The doctor behaves toward Iván Ilych with the same self-importance and detachment that Iván Ilych has honed in his own work. The doctor seems to lean toward a problem with the appendix being the culprit, and although his diagnosis is dressed in jargon, Iván Ilych takes the meaning as bad. As time passes, Iván Ilych realizes that he is getting worse. Iván Ilych goes to see numerous doctors, and in each case the diagnosis and prescription are different.
Others around him don't seem to be all too concerned with his illness. Iván Ilych's wife and daughter seem mostly annoyed by his irritability and depression, as if the illness is his fault. Praskóvya Fëdorovna always complains to others that her husband does not keep to his prescription. At work, others seem to be waiting for Iván Ilych's position to become vacant. Colleagues tease him as if his illness is a laughing matter.
One night, while playing cards, Iván Ilych becomes conscious of the taste in his mouth and the pain. Distracted by these things and the way others treat him, Iván Ilych misses an easy play. His partner, Mikháil Mikháylovich, is upset, but Iván Ilych is not, "and it was dreadful to realize why he did not care" (142). His friends see that he's suffering, but he insists on playing. Despite the effort, Iván Ilych's gloom is cast over all of his friends. After they leave, Iván Ilych has time to reflect: ". . . his life was poisoned and was poisoning the lives of others . . ." (142). Yet he must continue to live and work, isolated, "on the brink of an abyss, with no one who understood or pitied him" (142).
Analysis:
Chapter Four marks Iván Ilych's break with the pleasant and decorous life that he treasures. It is a break that the unfortunate man must make alone, as no one has sympathy to spend on him. Isolation is a key theme. New understanding separates Iván Ilych from his former world. He now is forced to contemplate that which no one wants to think about, and his very presence threatens to remind them of that thing.
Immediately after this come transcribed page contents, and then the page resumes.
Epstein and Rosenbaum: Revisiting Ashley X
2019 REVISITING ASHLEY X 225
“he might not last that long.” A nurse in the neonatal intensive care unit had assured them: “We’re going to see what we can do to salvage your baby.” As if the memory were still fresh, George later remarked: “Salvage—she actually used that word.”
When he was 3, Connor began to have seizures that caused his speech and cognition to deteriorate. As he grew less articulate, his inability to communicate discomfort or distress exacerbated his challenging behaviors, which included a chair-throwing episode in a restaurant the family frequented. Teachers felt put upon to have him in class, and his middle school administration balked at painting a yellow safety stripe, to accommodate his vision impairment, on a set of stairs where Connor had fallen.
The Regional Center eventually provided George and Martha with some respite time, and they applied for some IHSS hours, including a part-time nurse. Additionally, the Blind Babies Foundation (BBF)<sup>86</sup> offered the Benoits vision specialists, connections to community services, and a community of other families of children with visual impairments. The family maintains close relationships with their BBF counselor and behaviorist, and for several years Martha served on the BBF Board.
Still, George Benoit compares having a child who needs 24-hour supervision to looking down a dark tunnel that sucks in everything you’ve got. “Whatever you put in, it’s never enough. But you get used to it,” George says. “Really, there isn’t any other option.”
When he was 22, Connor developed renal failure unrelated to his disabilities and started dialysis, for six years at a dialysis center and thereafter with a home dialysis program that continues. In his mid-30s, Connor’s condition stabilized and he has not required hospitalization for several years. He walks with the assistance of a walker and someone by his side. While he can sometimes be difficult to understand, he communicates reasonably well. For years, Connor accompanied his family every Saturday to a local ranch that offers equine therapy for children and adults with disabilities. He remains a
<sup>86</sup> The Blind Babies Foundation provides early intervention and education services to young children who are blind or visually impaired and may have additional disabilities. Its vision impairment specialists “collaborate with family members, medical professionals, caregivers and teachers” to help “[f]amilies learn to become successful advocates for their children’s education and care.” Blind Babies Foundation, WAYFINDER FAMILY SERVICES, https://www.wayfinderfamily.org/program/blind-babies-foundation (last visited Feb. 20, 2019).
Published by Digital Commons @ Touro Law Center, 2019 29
The thing is death, and because this illness is Iván Ilych's, the others don't seem too concerned. Iván Ilych is amazed to see the doctor dealing with him in the same manner Iván Ilych uses in his work. Throughout the novel, people trivialize the lives of others, condescend to them, and see them as little more than a part of a routine. The doctor doesn't seem moved by the fact that he's dealing with Iván Ilych's very life, just as Iván Ilych doesn't seem aware of his case decisions' impacts on the lives of real people. Like Iván Ilych, the doctor seems wrapped up in the fun and self-importance of a workplace mask. His priorities and thought processes seem askew.
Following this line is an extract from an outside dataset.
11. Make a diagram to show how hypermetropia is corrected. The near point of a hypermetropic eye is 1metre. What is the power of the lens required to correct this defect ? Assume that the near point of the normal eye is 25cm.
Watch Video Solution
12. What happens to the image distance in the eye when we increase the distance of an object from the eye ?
Iván Ilych realizes that he has become the enemy of the thing he previously treasured most: cheerful living, in accordance with the standards of propriety, without disturbances or too much thought. At the card game he realizes that he has ruined his friends' evening. He sees in Schwartz "what he himself had been ten years ago" (142), and correctly apprehends that he is now "poison," a thing that makes it impossible to live life glibly.